A scatter plot of exam scores vs. study hours. A fitted regression line is shown with a gray shaded band. The band is narrow in the middle and widens at the extremes.

Discuss:

Why does the band widen at the extremes?
What would a graded confidence band add?
If you showed this to a non-statistician, what would they likely misinterpret?

Frequency Framing: Making Probability Intuitive

People are bad at reasoning about probabilities. Frequency framing reframes probability as counts out of a concrete group.

Hard to grasp: > “There is a 17% chance of rain.”

Easier: > “In 17 out of 100 days like today, it rained.”

Quantile dot plot — shows a distribution as discrete dots, where each dot = one possible outcome.

Hypothetical Outcome Plots (HOPs)

HOPs animate through multiple possible outcomes, one at a time. Each frame = one draw from the distribution.

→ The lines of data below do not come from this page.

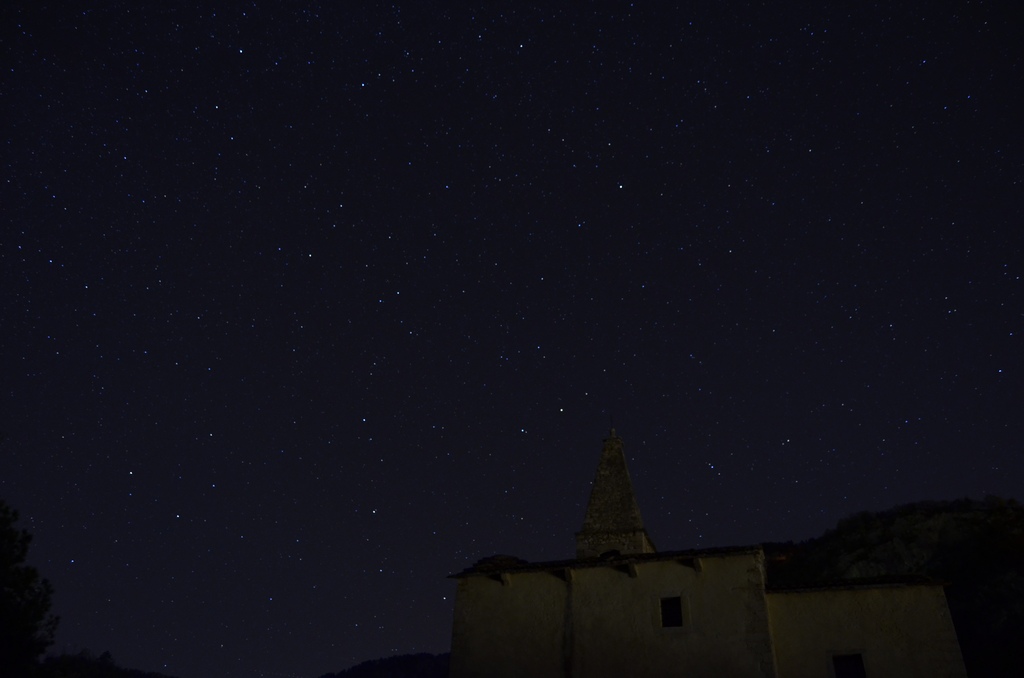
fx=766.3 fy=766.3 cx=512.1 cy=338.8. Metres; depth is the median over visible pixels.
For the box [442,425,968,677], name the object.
church
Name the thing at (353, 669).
hill
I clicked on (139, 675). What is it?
hill
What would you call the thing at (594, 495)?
bell tower
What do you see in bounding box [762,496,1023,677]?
hill
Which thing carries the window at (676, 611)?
in the church
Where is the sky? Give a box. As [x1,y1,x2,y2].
[0,0,1023,677]
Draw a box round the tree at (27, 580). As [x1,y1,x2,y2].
[0,500,59,677]
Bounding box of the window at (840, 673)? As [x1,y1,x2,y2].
[832,652,866,677]
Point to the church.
(558, 611)
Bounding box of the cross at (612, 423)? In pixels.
[609,414,615,434]
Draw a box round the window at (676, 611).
[660,595,683,628]
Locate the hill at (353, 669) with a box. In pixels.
[317,652,449,677]
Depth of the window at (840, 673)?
16.34 m
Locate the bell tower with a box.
[574,425,655,557]
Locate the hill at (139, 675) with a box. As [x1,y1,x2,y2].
[35,650,179,677]
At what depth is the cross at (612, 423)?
23.48 m

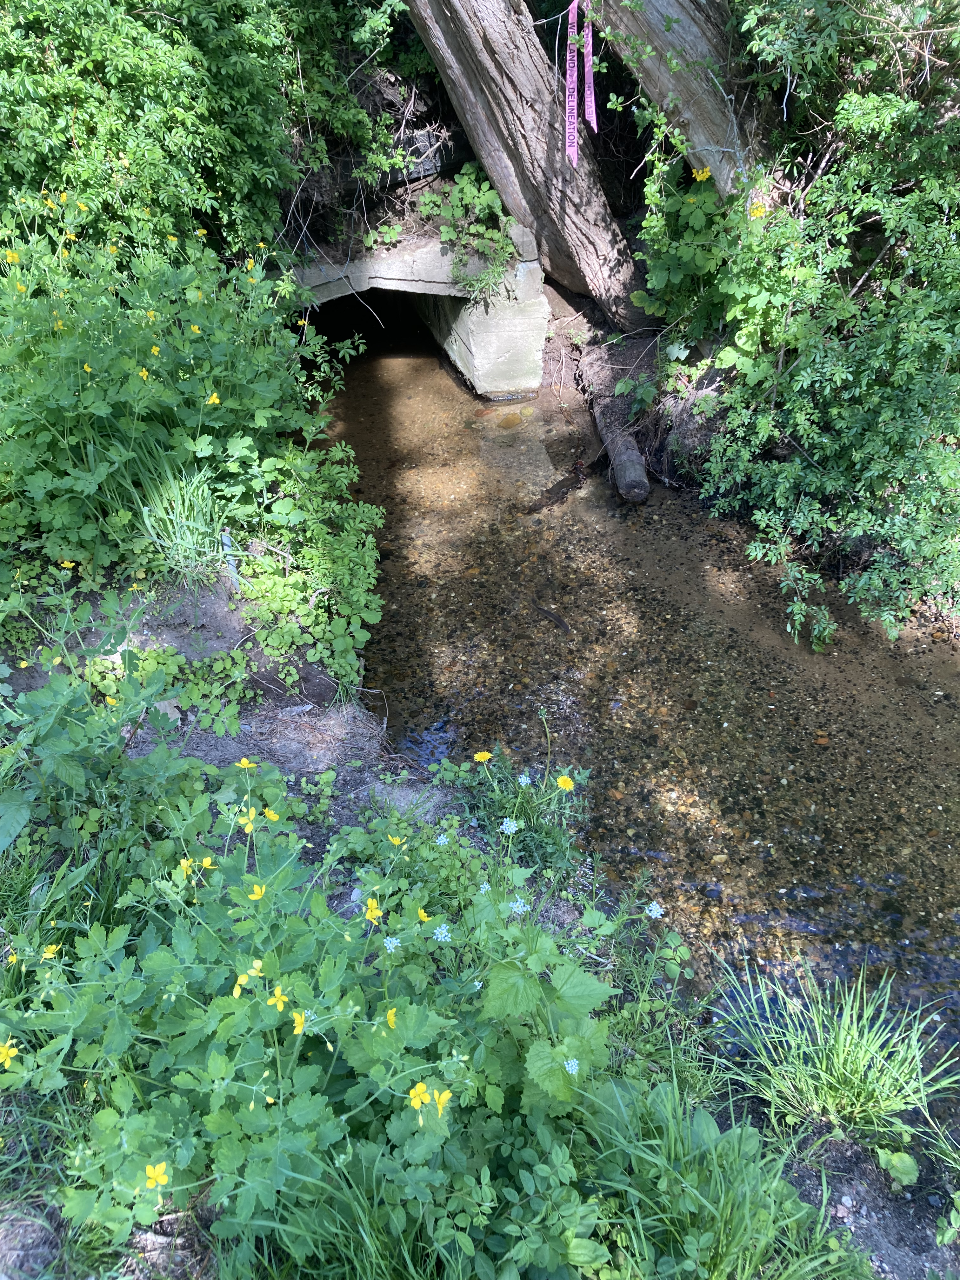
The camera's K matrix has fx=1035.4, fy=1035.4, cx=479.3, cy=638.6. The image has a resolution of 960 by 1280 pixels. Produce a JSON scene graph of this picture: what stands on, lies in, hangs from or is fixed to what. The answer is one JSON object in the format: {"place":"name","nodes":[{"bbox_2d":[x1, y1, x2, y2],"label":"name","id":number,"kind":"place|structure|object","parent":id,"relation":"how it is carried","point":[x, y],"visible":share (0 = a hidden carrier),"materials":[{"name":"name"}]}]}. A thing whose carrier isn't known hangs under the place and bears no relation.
{"place":"outdoors","nodes":[
{"label":"outdoors","id":0,"kind":"place"},
{"bbox_2d":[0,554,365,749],"label":"dirt bank","id":1,"kind":"structure","parent":0,"point":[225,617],"materials":[{"name":"brown soil"}]},
{"bbox_2d":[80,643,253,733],"label":"weed","id":2,"kind":"object","parent":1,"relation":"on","point":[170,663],"visible":0.65,"materials":[{"name":"green plant"}]},
{"bbox_2d":[118,450,228,582],"label":"grass clump","id":3,"kind":"object","parent":1,"relation":"on","point":[185,506],"visible":0.75,"materials":[{"name":"green plant"}]},
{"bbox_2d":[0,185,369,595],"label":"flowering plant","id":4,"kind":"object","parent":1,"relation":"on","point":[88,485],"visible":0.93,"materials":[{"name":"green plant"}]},
{"bbox_2d":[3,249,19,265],"label":"yellow flower","id":5,"kind":"object","parent":4,"relation":"attached to","point":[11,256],"visible":0.69,"materials":[{"name":"yellow plant"}]},
{"bbox_2d":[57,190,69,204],"label":"yellow flower","id":6,"kind":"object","parent":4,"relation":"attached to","point":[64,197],"visible":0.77,"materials":[{"name":"yellow plant"}]},
{"bbox_2d":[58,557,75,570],"label":"yellow flower","id":7,"kind":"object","parent":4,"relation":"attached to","point":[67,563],"visible":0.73,"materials":[{"name":"yellow plant"}]},
{"bbox_2d":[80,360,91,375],"label":"yellow flower","id":8,"kind":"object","parent":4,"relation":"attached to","point":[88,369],"visible":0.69,"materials":[{"name":"yellow plant"}]},
{"bbox_2d":[138,366,150,380],"label":"yellow flower","id":9,"kind":"object","parent":4,"relation":"attached to","point":[143,372],"visible":0.62,"materials":[{"name":"yellow plant"}]},
{"bbox_2d":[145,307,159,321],"label":"yellow flower","id":10,"kind":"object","parent":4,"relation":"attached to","point":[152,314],"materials":[{"name":"yellow plant"}]},
{"bbox_2d":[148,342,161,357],"label":"yellow flower","id":11,"kind":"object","parent":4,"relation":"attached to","point":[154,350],"visible":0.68,"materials":[{"name":"yellow plant"}]},
{"bbox_2d":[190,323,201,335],"label":"yellow flower","id":12,"kind":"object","parent":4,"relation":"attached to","point":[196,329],"visible":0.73,"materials":[{"name":"yellow plant"}]},
{"bbox_2d":[205,392,219,405],"label":"yellow flower","id":13,"kind":"object","parent":4,"relation":"attached to","point":[215,399],"visible":0.59,"materials":[{"name":"yellow plant"}]},
{"bbox_2d":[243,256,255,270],"label":"yellow flower","id":14,"kind":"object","parent":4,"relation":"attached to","point":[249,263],"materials":[{"name":"yellow plant"}]},
{"bbox_2d":[220,530,240,586],"label":"stake","id":15,"kind":"object","parent":1,"relation":"in","point":[228,541],"visible":0.64,"materials":[{"name":"blue"}]},
{"bbox_2d":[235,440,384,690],"label":"leafy plant","id":16,"kind":"object","parent":1,"relation":"on","point":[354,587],"visible":0.82,"materials":[{"name":"green plant"}]},
{"bbox_2d":[280,232,552,401],"label":"concrete culvert","id":17,"kind":"structure","parent":0,"point":[444,275],"materials":[{"name":"grey concrete"}]},
{"bbox_2d":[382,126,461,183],"label":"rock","id":18,"kind":"object","parent":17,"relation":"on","point":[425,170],"visible":0.48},
{"bbox_2d":[418,163,517,302],"label":"plant","id":19,"kind":"object","parent":17,"relation":"on","point":[483,184],"visible":0.87,"materials":[{"name":"green plant"}]},
{"bbox_2d":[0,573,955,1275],"label":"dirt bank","id":20,"kind":"structure","parent":0,"point":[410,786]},
{"bbox_2d":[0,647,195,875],"label":"leafy plant","id":21,"kind":"object","parent":20,"relation":"on","point":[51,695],"visible":0.89,"materials":[{"name":"green plant"}]},
{"bbox_2d":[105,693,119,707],"label":"yellow flower","id":22,"kind":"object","parent":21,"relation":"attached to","point":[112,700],"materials":[{"name":"yellow plant"}]},
{"bbox_2d":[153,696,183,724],"label":"dry leaf","id":23,"kind":"object","parent":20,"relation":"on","point":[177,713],"visible":0.52,"materials":[{"name":"beige plant"}]},
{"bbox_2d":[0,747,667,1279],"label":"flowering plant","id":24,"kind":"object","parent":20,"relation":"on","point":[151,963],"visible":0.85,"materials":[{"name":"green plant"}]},
{"bbox_2d":[0,1039,18,1066],"label":"yellow flower","id":25,"kind":"object","parent":24,"relation":"attached to","point":[3,1055],"visible":0.9,"materials":[{"name":"yellow plant"}]},
{"bbox_2d":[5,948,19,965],"label":"yellow flower","id":26,"kind":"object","parent":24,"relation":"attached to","point":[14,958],"visible":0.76,"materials":[{"name":"yellow plant"}]},
{"bbox_2d":[41,942,60,959],"label":"yellow flower","id":27,"kind":"object","parent":24,"relation":"attached to","point":[54,947],"visible":0.67,"materials":[{"name":"yellow plant"}]},
{"bbox_2d":[143,1161,169,1188],"label":"yellow flower","id":28,"kind":"object","parent":24,"relation":"attached to","point":[156,1168],"visible":0.8,"materials":[{"name":"yellow plant"}]},
{"bbox_2d":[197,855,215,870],"label":"yellow flower","id":29,"kind":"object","parent":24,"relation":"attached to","point":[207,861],"visible":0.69,"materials":[{"name":"yellow plant"}]},
{"bbox_2d":[237,757,255,769],"label":"yellow flower","id":30,"kind":"object","parent":24,"relation":"attached to","point":[243,762],"visible":0.85,"materials":[{"name":"yellow plant"}]},
{"bbox_2d":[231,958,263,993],"label":"yellow flower","id":31,"kind":"object","parent":24,"relation":"attached to","point":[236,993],"visible":0.73,"materials":[{"name":"yellow plant"}]},
{"bbox_2d":[248,883,264,900],"label":"yellow flower","id":32,"kind":"object","parent":24,"relation":"attached to","point":[259,894],"visible":0.63,"materials":[{"name":"yellow plant"}]},
{"bbox_2d":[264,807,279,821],"label":"yellow flower","id":33,"kind":"object","parent":24,"relation":"attached to","point":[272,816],"visible":0.84,"materials":[{"name":"yellow plant"}]},
{"bbox_2d":[267,983,287,1009],"label":"yellow flower","id":34,"kind":"object","parent":24,"relation":"attached to","point":[275,993],"visible":0.78,"materials":[{"name":"yellow plant"}]},
{"bbox_2d":[291,1009,306,1034],"label":"yellow flower","id":35,"kind":"object","parent":24,"relation":"attached to","point":[296,1017],"visible":0.73,"materials":[{"name":"yellow plant"}]},
{"bbox_2d":[364,897,382,923],"label":"yellow flower","id":36,"kind":"object","parent":24,"relation":"attached to","point":[370,902],"visible":0.76,"materials":[{"name":"yellow plant"}]},
{"bbox_2d":[385,1007,397,1026],"label":"yellow flower","id":37,"kind":"object","parent":24,"relation":"attached to","point":[391,1017],"visible":0.45,"materials":[{"name":"yellow plant"}]},
{"bbox_2d":[382,935,401,952],"label":"white flower","id":38,"kind":"object","parent":24,"relation":"attached to","point":[389,942],"visible":0.67,"materials":[{"name":"white plant"}]},
{"bbox_2d":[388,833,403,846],"label":"yellow flower","id":39,"kind":"object","parent":24,"relation":"attached to","point":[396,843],"visible":0.78,"materials":[{"name":"yellow plant"}]},
{"bbox_2d":[407,1081,430,1109],"label":"yellow flower","id":40,"kind":"object","parent":24,"relation":"attached to","point":[417,1093],"visible":0.85,"materials":[{"name":"yellow plant"}]},
{"bbox_2d":[417,906,430,921],"label":"yellow flower","id":41,"kind":"object","parent":24,"relation":"attached to","point":[423,912],"visible":0.7,"materials":[{"name":"yellow plant"}]},
{"bbox_2d":[431,922,451,941],"label":"white flower","id":42,"kind":"object","parent":24,"relation":"attached to","point":[447,939],"visible":0.72,"materials":[{"name":"white plant"}]},
{"bbox_2d":[434,831,449,845],"label":"white flower","id":43,"kind":"object","parent":24,"relation":"attached to","point":[441,837],"visible":0.71,"materials":[{"name":"white plant"}]},
{"bbox_2d":[432,1088,452,1110],"label":"yellow flower","id":44,"kind":"object","parent":24,"relation":"attached to","point":[441,1098],"visible":0.69,"materials":[{"name":"yellow plant"}]},
{"bbox_2d":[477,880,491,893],"label":"white flower","id":45,"kind":"object","parent":24,"relation":"attached to","point":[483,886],"visible":0.56,"materials":[{"name":"white plant"}]},
{"bbox_2d":[500,816,519,835],"label":"white flower","id":46,"kind":"object","parent":24,"relation":"attached to","point":[512,829],"visible":0.8,"materials":[{"name":"white plant"}]},
{"bbox_2d":[508,896,529,914],"label":"white flower","id":47,"kind":"object","parent":24,"relation":"attached to","point":[515,904],"visible":0.69,"materials":[{"name":"white plant"}]},
{"bbox_2d":[563,1056,579,1074],"label":"white flower","id":48,"kind":"object","parent":24,"relation":"attached to","point":[570,1069],"visible":0.62,"materials":[{"name":"white plant"}]},
{"bbox_2d":[645,900,664,918],"label":"white flower","id":49,"kind":"object","parent":24,"relation":"attached to","point":[655,907],"visible":0.79,"materials":[{"name":"white plant"}]},
{"bbox_2d":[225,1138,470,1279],"label":"grass clump","id":50,"kind":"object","parent":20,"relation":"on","point":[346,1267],"visible":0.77,"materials":[{"name":"green plant"}]},
{"bbox_2d":[431,715,591,871],"label":"flowering plant","id":51,"kind":"object","parent":20,"relation":"on","point":[520,794],"visible":0.86,"materials":[{"name":"green plant"}]},
{"bbox_2d":[472,749,491,762],"label":"yellow flower","id":52,"kind":"object","parent":51,"relation":"attached to","point":[486,754],"visible":0.97,"materials":[{"name":"yellow plant"}]},
{"bbox_2d":[517,772,532,786],"label":"white flower","id":53,"kind":"object","parent":51,"relation":"attached to","point":[528,781],"visible":0.84,"materials":[{"name":"white plant"}]},
{"bbox_2d":[556,774,574,790],"label":"yellow flower","id":54,"kind":"object","parent":51,"relation":"attached to","point":[563,781],"visible":0.95,"materials":[{"name":"yellow plant"}]},
{"bbox_2d":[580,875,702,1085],"label":"weed","id":55,"kind":"object","parent":20,"relation":"on","point":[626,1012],"visible":0.67,"materials":[{"name":"green plant"}]},
{"bbox_2d":[570,1069,865,1279],"label":"grass clump","id":56,"kind":"object","parent":20,"relation":"on","point":[729,1214],"visible":0.95,"materials":[{"name":"green plant"}]},
{"bbox_2d":[711,957,958,1151],"label":"grass clump","id":57,"kind":"object","parent":20,"relation":"on","point":[842,1033],"visible":0.93,"materials":[{"name":"green plant"}]},
{"bbox_2d":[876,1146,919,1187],"label":"small plant","id":58,"kind":"object","parent":20,"relation":"on","point":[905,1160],"visible":0.92,"materials":[{"name":"green plant"}]},
{"bbox_2d":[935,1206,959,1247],"label":"small plant","id":59,"kind":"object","parent":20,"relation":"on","point":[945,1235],"visible":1,"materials":[{"name":"green plant"}]},
{"bbox_2d":[537,285,727,497],"label":"bank","id":60,"kind":"structure","parent":0,"point":[547,369],"materials":[{"name":"brown soil"}]},
{"bbox_2d":[402,0,650,330],"label":"tree trunk","id":61,"kind":"object","parent":60,"relation":"on","point":[568,181],"visible":0.94,"materials":[{"name":"wood"}]},
{"bbox_2d":[565,0,578,165],"label":"ribbon","id":62,"kind":"object","parent":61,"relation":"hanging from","point":[570,151],"visible":0.96,"materials":[{"name":"pink plastic"}]},
{"bbox_2d":[588,370,651,504],"label":"log","id":63,"kind":"object","parent":60,"relation":"on","point":[631,474],"visible":0.9,"materials":[{"name":"wood"}]},
{"bbox_2d":[590,0,778,195],"label":"tree trunk","id":64,"kind":"object","parent":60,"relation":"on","point":[668,41],"visible":0.7,"materials":[{"name":"wood"}]},
{"bbox_2d":[583,1,597,130],"label":"ribbon","id":65,"kind":"object","parent":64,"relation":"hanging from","point":[589,114],"visible":0.93,"materials":[{"name":"pink plastic"}]},
{"bbox_2d":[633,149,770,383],"label":"leafy plant","id":66,"kind":"object","parent":60,"relation":"on","point":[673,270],"visible":0.58,"materials":[{"name":"green plant"}]},
{"bbox_2d":[623,0,959,651],"label":"shrub","id":67,"kind":"object","parent":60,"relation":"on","point":[797,466],"visible":0.95,"materials":[{"name":"green plant"}]},
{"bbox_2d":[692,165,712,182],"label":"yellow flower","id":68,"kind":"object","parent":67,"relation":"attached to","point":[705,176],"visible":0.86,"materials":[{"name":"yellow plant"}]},
{"bbox_2d":[747,200,767,219],"label":"yellow flower","id":69,"kind":"object","parent":67,"relation":"attached to","point":[755,210],"visible":0.81,"materials":[{"name":"yellow plant"}]},
{"bbox_2d":[311,329,959,1110],"label":"stream","id":70,"kind":"structure","parent":0,"point":[476,436],"materials":[{"name":"liquid"}]},
{"bbox_2d":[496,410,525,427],"label":"rock","id":71,"kind":"object","parent":70,"relation":"in","point":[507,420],"visible":0.98,"materials":[{"name":"brown stone"}]},
{"bbox_2d":[533,602,573,635],"label":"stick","id":72,"kind":"object","parent":70,"relation":"in","point":[560,622],"visible":0.93,"materials":[{"name":"brown wood"}]},
{"bbox_2d":[520,464,587,514],"label":"driftwood","id":73,"kind":"object","parent":70,"relation":"in","point":[557,490],"visible":0.79,"materials":[{"name":"brown wood"}]},
{"label":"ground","id":74,"kind":"structure","parent":0},
{"bbox_2d":[0,0,403,267],"label":"shrub","id":75,"kind":"object","parent":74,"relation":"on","point":[180,116],"visible":0.8,"materials":[{"name":"green plant"}]}
]}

More intuitive than static confidence intervals for lay audiences
Forces viewer to confront the variability of outcomes
Important: outcomes must be representative of the true distribution

Choosing Your Uncertainty Visualization

Audience	Goal	Best approach
Scientists	Precise inference	Graded error bars, CI bands
General public	Intuition about variability	Quantile dot plots, HOPs
Decision-makers	Range of plausible outcomes	Frequency framing
Data-savvy readers	Full distribution shape	Violin plots, half-eyes

🧠 Wrap-Up Discussion (5 min)

Choose one graph from this collection: NYT collection

Was uncertainty shown? If not, should it have been?
Which visualization type would work best for that uncertainty, and for what audience?
What’s the risk of not showing uncertainty?

Summary: Week 8 Tuesday

Map projections always involve tradeoffs — choose based on what you need to preserve (area for comparisons!)
Choropleths work best with rates/densities; large areas visually dominate raw count maps
Cartograms correct for area bias but sacrifice geographic accuracy
Error bars must always be labeled — readers can’t guess what they represent
Confidence bands curve even for straight-line fits — because the line can shift and rotate
Frequency framing and quantile dot plots make probability more intuitive for general audiences

For Thursday

Read: Wilke Ch 17 (Proportional Ink) and Wilke Ch 29 (Telling Stories with Data)

We’ll shift from what to show to how to show it well — design principles, avoiding common pitfalls, and building visualizations that tell a clear story.